Watching Jinsei just reminded me of shows that did this concept a whole lot better that haven’t been picked up, such as Sket Dance. That ran five times as long and never missed out on ideas to adapt or ways to work the characters. Jinsei has a simple enough concept that can be applied in a lot of ways but it’s sadly devoid of anything to humanize it and make it accessible and engaging to the viewer. With most shows I can find something of interest, a character or a plot point or even just the animation, as a way to get into the groove of it and work from there. But this series just left me feeling the same at the end as at the beginning in that there’s nothing memorable here at all.
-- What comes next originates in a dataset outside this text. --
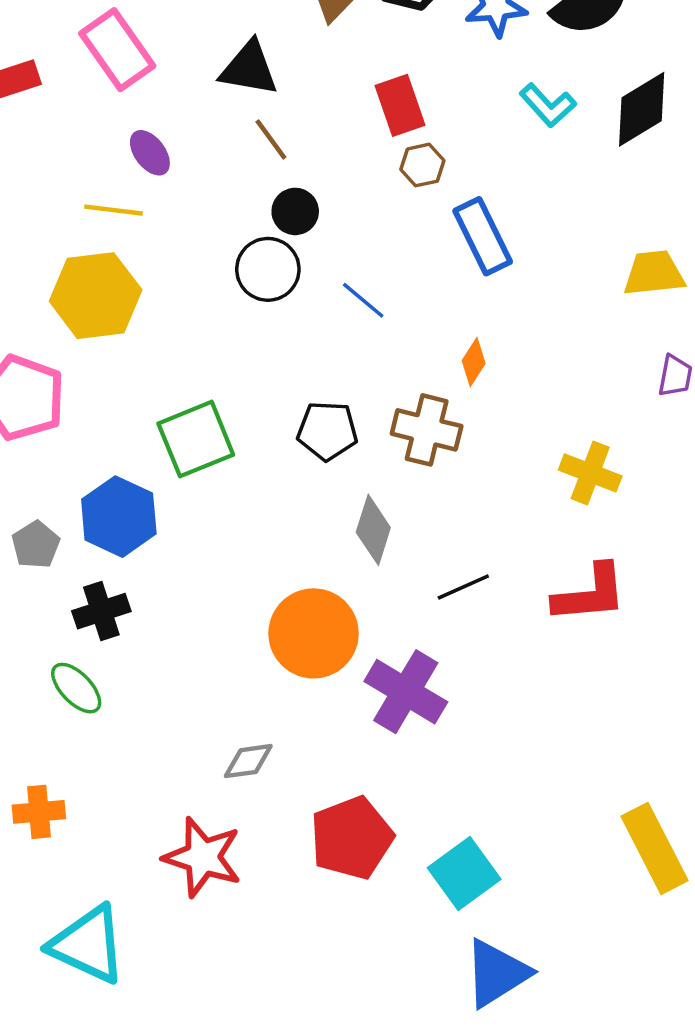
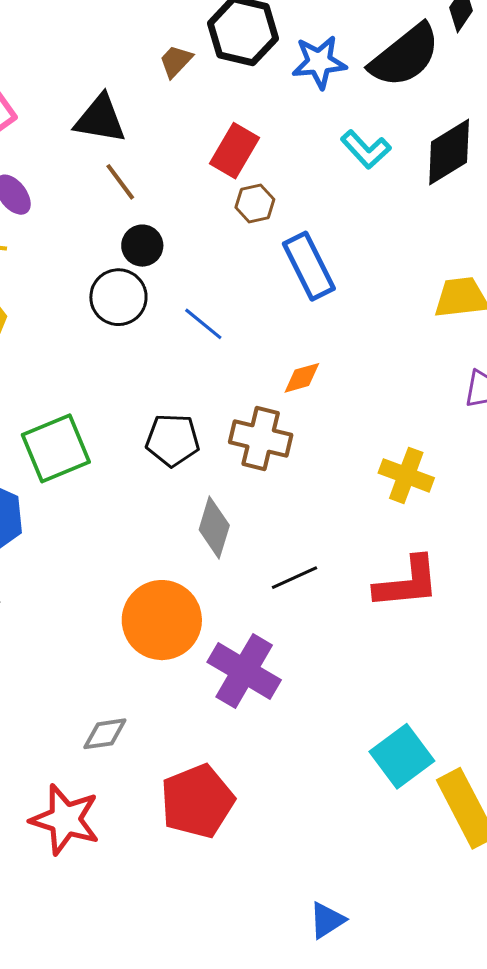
red rectangle: (400, 105) -> (235, 151), turned 50
orange diamond: (474, 362) -> (302, 378), turned 42
cyan square: (464, 873) -> (402, 756), moved
blue triangle: (497, 973) -> (327, 920), size x0.6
It’s well put together technically and I’m definitely glad that the fans of it can own it in high definition, but it simply didn’t do a thing for me.
Japanese Dolby TrueHD 2.0 Language, English Subtitles, Clean Opening, Clean Closing
Content Grade: C-
Audio Grade: B+
Video Grade: B+
Packaging Grade: B
Menu Grade: B
Extras Grade: B-
Released By: Funimation
Release Date: October 4th, 2016
Running Time: 325 Minutes
Video Encoding: 1080p AVC
Aspect Ratio: 1.78:1 Widescreen
Sony KDL70R550A 70″ LED 1080P HDTV, Sony PlayStation3 Blu-ray player via HDMI set to 1080p, Onkyo TX-SR605 Receiver and Panasonic SB-TP20S Multi-Channel Speaker System With 100-Watt Subwoofer.